Erdem Erkut, Erdem Aykut
Department of Computer Engineering, Hacettepe University, Ankara, Turkey.
J Vis. 2013 Mar 18;13(4):11. doi: 10.1167/13.4.11.
To detect visually salient elements of complex natural scenes, computational bottom-up saliency models commonly examine several feature channels such as color and orientation in parallel. They compute a separate feature map for each channel and then linearly combine these maps to produce a master saliency map. However, only a few studies have investigated how different feature dimensions contribute to the overall visual saliency. We address this integration issue and propose to use covariance matrices of simple image features (known as region covariance descriptors in the computer vision community; Tuzel, Porikli, & Meer, 2006) as meta-features for saliency estimation. As low-dimensional representations of image patches, region covariances capture local image structures better than standard linear filters, but more importantly, they naturally provide nonlinear integration of different features by modeling their correlations. We also show that first-order statistics of features could be easily incorporated to the proposed approach to improve the performance. Our experimental evaluation on several benchmark data sets demonstrate that the proposed approach outperforms the state-of-art models on various tasks including prediction of human eye fixations, salient object detection, and image-retargeting.

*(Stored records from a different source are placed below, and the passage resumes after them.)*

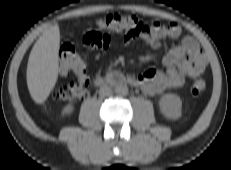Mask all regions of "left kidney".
Masks as SVG:
<instances>
[{
  "label": "left kidney",
  "mask_w": 231,
  "mask_h": 170,
  "mask_svg": "<svg viewBox=\"0 0 231 170\" xmlns=\"http://www.w3.org/2000/svg\"><path fill=\"white\" fill-rule=\"evenodd\" d=\"M161 112L169 119H178L182 115V101L175 94H165L159 101Z\"/></svg>",
  "instance_id": "obj_1"
}]
</instances>
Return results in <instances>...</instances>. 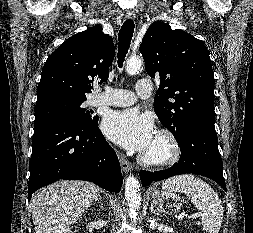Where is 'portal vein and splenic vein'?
Masks as SVG:
<instances>
[{
    "mask_svg": "<svg viewBox=\"0 0 253 233\" xmlns=\"http://www.w3.org/2000/svg\"><path fill=\"white\" fill-rule=\"evenodd\" d=\"M184 216H185V213H181L179 215V218H183ZM200 216H202V214L199 212V213L194 214L193 216H190L189 218L200 217Z\"/></svg>",
    "mask_w": 253,
    "mask_h": 233,
    "instance_id": "1",
    "label": "portal vein and splenic vein"
}]
</instances>
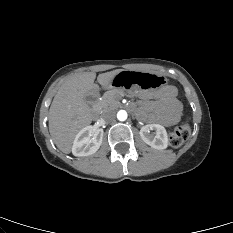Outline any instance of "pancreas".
<instances>
[{
    "mask_svg": "<svg viewBox=\"0 0 233 233\" xmlns=\"http://www.w3.org/2000/svg\"><path fill=\"white\" fill-rule=\"evenodd\" d=\"M122 96L123 92L120 90L107 91L99 101V106L103 111L114 110L120 105L119 101Z\"/></svg>",
    "mask_w": 233,
    "mask_h": 233,
    "instance_id": "pancreas-1",
    "label": "pancreas"
}]
</instances>
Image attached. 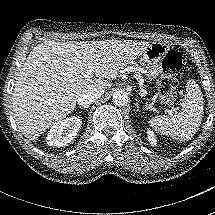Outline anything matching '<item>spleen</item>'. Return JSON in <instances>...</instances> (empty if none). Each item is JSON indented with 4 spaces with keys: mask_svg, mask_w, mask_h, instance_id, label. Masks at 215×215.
Returning a JSON list of instances; mask_svg holds the SVG:
<instances>
[{
    "mask_svg": "<svg viewBox=\"0 0 215 215\" xmlns=\"http://www.w3.org/2000/svg\"><path fill=\"white\" fill-rule=\"evenodd\" d=\"M180 112L150 118L147 123L157 133L173 140L186 142L199 128L202 119L203 97L200 88L188 81L186 93L180 103Z\"/></svg>",
    "mask_w": 215,
    "mask_h": 215,
    "instance_id": "obj_1",
    "label": "spleen"
}]
</instances>
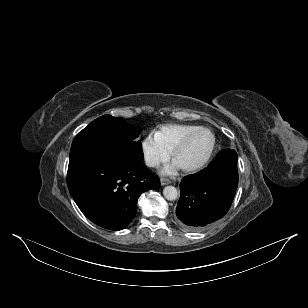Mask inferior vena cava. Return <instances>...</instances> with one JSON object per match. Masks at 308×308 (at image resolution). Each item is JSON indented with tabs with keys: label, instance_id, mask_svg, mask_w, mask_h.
Listing matches in <instances>:
<instances>
[{
	"label": "inferior vena cava",
	"instance_id": "1",
	"mask_svg": "<svg viewBox=\"0 0 308 308\" xmlns=\"http://www.w3.org/2000/svg\"><path fill=\"white\" fill-rule=\"evenodd\" d=\"M146 164L150 167H154V166L158 165V161H156L154 159H146Z\"/></svg>",
	"mask_w": 308,
	"mask_h": 308
}]
</instances>
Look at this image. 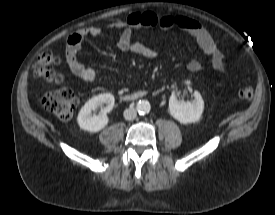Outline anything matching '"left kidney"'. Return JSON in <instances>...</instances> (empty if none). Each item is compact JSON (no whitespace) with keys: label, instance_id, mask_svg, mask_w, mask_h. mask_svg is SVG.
Here are the masks:
<instances>
[{"label":"left kidney","instance_id":"5707ae66","mask_svg":"<svg viewBox=\"0 0 275 215\" xmlns=\"http://www.w3.org/2000/svg\"><path fill=\"white\" fill-rule=\"evenodd\" d=\"M189 85L190 81H186ZM195 99L190 101H180L172 94L169 98V112L173 118L180 123L188 124L197 122L204 109V101L198 91L194 92Z\"/></svg>","mask_w":275,"mask_h":215}]
</instances>
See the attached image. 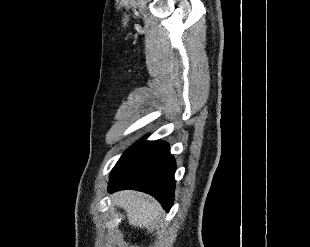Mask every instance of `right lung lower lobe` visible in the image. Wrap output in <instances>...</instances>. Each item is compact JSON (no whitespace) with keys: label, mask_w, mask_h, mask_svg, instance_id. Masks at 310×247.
<instances>
[{"label":"right lung lower lobe","mask_w":310,"mask_h":247,"mask_svg":"<svg viewBox=\"0 0 310 247\" xmlns=\"http://www.w3.org/2000/svg\"><path fill=\"white\" fill-rule=\"evenodd\" d=\"M175 169L168 144L160 140H142L121 156L111 172L108 191L135 189L146 192L168 212L174 199Z\"/></svg>","instance_id":"1"}]
</instances>
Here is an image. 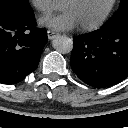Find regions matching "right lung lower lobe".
<instances>
[{
    "label": "right lung lower lobe",
    "instance_id": "right-lung-lower-lobe-1",
    "mask_svg": "<svg viewBox=\"0 0 128 128\" xmlns=\"http://www.w3.org/2000/svg\"><path fill=\"white\" fill-rule=\"evenodd\" d=\"M33 11L0 14V83L16 84L38 66L47 32Z\"/></svg>",
    "mask_w": 128,
    "mask_h": 128
}]
</instances>
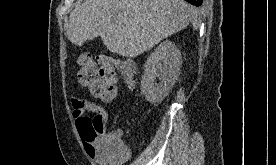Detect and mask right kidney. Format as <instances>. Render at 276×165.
Masks as SVG:
<instances>
[{
  "instance_id": "right-kidney-1",
  "label": "right kidney",
  "mask_w": 276,
  "mask_h": 165,
  "mask_svg": "<svg viewBox=\"0 0 276 165\" xmlns=\"http://www.w3.org/2000/svg\"><path fill=\"white\" fill-rule=\"evenodd\" d=\"M182 56L175 44L162 42L147 58L141 80V93L150 103L161 102L173 87L180 74ZM156 77L159 83L155 82Z\"/></svg>"
}]
</instances>
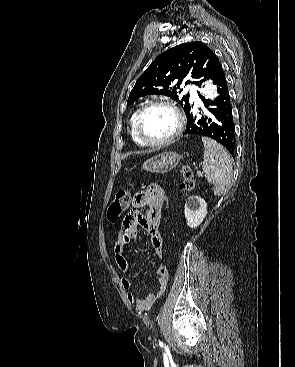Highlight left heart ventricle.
Returning a JSON list of instances; mask_svg holds the SVG:
<instances>
[{
  "label": "left heart ventricle",
  "instance_id": "obj_1",
  "mask_svg": "<svg viewBox=\"0 0 295 367\" xmlns=\"http://www.w3.org/2000/svg\"><path fill=\"white\" fill-rule=\"evenodd\" d=\"M176 124V117L170 109L157 106L144 113L141 120V131L146 139L160 141L173 134Z\"/></svg>",
  "mask_w": 295,
  "mask_h": 367
}]
</instances>
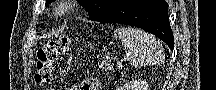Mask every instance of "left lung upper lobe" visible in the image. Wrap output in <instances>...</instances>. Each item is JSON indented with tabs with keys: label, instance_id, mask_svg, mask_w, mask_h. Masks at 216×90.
<instances>
[{
	"label": "left lung upper lobe",
	"instance_id": "1",
	"mask_svg": "<svg viewBox=\"0 0 216 90\" xmlns=\"http://www.w3.org/2000/svg\"><path fill=\"white\" fill-rule=\"evenodd\" d=\"M53 0H46V5ZM125 0H78L89 14L88 20L95 19L101 13L120 5Z\"/></svg>",
	"mask_w": 216,
	"mask_h": 90
}]
</instances>
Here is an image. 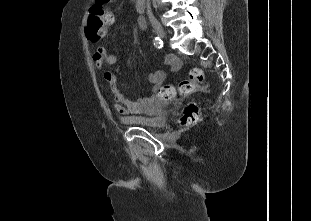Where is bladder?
<instances>
[{
    "label": "bladder",
    "mask_w": 311,
    "mask_h": 221,
    "mask_svg": "<svg viewBox=\"0 0 311 221\" xmlns=\"http://www.w3.org/2000/svg\"><path fill=\"white\" fill-rule=\"evenodd\" d=\"M169 122V114L165 110V104L160 102L147 108L145 113L134 116V123L152 128H161Z\"/></svg>",
    "instance_id": "31cf9c89"
}]
</instances>
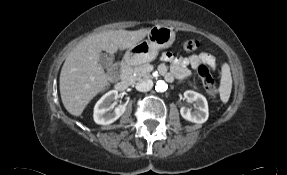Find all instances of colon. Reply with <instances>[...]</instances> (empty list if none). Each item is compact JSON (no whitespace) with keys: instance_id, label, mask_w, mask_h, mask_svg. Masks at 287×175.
Here are the masks:
<instances>
[{"instance_id":"colon-1","label":"colon","mask_w":287,"mask_h":175,"mask_svg":"<svg viewBox=\"0 0 287 175\" xmlns=\"http://www.w3.org/2000/svg\"><path fill=\"white\" fill-rule=\"evenodd\" d=\"M200 47V42L196 39H189L183 42L182 49L185 52H193L198 50ZM197 72L202 80L203 86L207 93L211 95L212 97H216L217 91L215 87L214 79L211 75L210 68L208 64L201 63L197 67Z\"/></svg>"}]
</instances>
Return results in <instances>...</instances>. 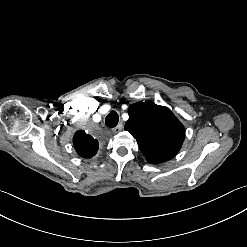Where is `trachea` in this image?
Returning <instances> with one entry per match:
<instances>
[{
  "label": "trachea",
  "instance_id": "3493384b",
  "mask_svg": "<svg viewBox=\"0 0 247 247\" xmlns=\"http://www.w3.org/2000/svg\"><path fill=\"white\" fill-rule=\"evenodd\" d=\"M119 122V116L116 111H112L106 117L105 123L108 127L113 128L117 126Z\"/></svg>",
  "mask_w": 247,
  "mask_h": 247
}]
</instances>
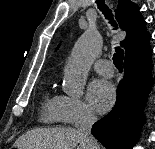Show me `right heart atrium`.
<instances>
[{"label": "right heart atrium", "instance_id": "d8ad5b80", "mask_svg": "<svg viewBox=\"0 0 155 149\" xmlns=\"http://www.w3.org/2000/svg\"><path fill=\"white\" fill-rule=\"evenodd\" d=\"M61 121L72 126L92 124L97 120L94 111L80 98L60 96Z\"/></svg>", "mask_w": 155, "mask_h": 149}]
</instances>
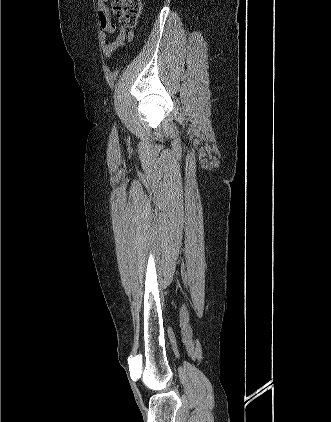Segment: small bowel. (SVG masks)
I'll return each instance as SVG.
<instances>
[{
    "label": "small bowel",
    "mask_w": 331,
    "mask_h": 422,
    "mask_svg": "<svg viewBox=\"0 0 331 422\" xmlns=\"http://www.w3.org/2000/svg\"><path fill=\"white\" fill-rule=\"evenodd\" d=\"M106 3L107 0H98V17L103 30L99 36V42L104 55L109 58L125 44L127 39L131 38L132 34L128 33L123 26L117 28L111 23L110 11ZM114 33H116L115 39L108 41V35Z\"/></svg>",
    "instance_id": "small-bowel-1"
}]
</instances>
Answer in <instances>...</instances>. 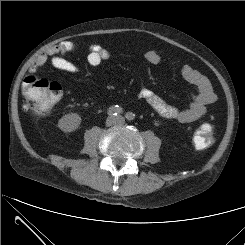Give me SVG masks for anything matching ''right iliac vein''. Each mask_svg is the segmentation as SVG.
<instances>
[{"label": "right iliac vein", "mask_w": 245, "mask_h": 245, "mask_svg": "<svg viewBox=\"0 0 245 245\" xmlns=\"http://www.w3.org/2000/svg\"><path fill=\"white\" fill-rule=\"evenodd\" d=\"M118 122V120L114 117H109L107 120H106V126H113L115 125L116 123Z\"/></svg>", "instance_id": "obj_1"}]
</instances>
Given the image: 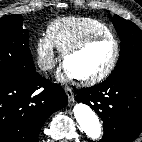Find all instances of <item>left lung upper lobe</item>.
Masks as SVG:
<instances>
[{
	"mask_svg": "<svg viewBox=\"0 0 142 142\" xmlns=\"http://www.w3.org/2000/svg\"><path fill=\"white\" fill-rule=\"evenodd\" d=\"M112 22L121 38V50L117 66L105 81L142 79V31L118 15Z\"/></svg>",
	"mask_w": 142,
	"mask_h": 142,
	"instance_id": "5c2ea615",
	"label": "left lung upper lobe"
}]
</instances>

为了检测复杂自然场景中视觉上显著的元素,计算自下而上的显著性模型通常会并行检查多个特征通道,如颜色和方向。它们为每个通道计算一个单独的特征图,然后将这些图进行线性组合以生成一个主显著性图。然而,只有少数研究探讨了不同特征维度如何对整体视觉显著性产生影响。我们解决了这个整合问题,并建议使用简单图像特征的协方差矩阵(在计算机视觉领域称为区域协方差描述符;图泽尔、波里克利和米尔,2006年)作为显著性估计的元特征。作为图像块的低维表示,区域协方差比标准线性滤波器能更好地捕捉局部图像结构,但更重要的是,它们通过对不同特征的相关性进行建模,自然地提供了不同特征的非线性整合。我们还表明,特征的一阶统计量可以很容易地纳入到所提出的方法中以提高性能。我们在几个基准数据集上的实验评估表明,所提出的方法在包括人眼注视预测、显著目标检测和图像重定目标等各种任务上优于当前的先进模型。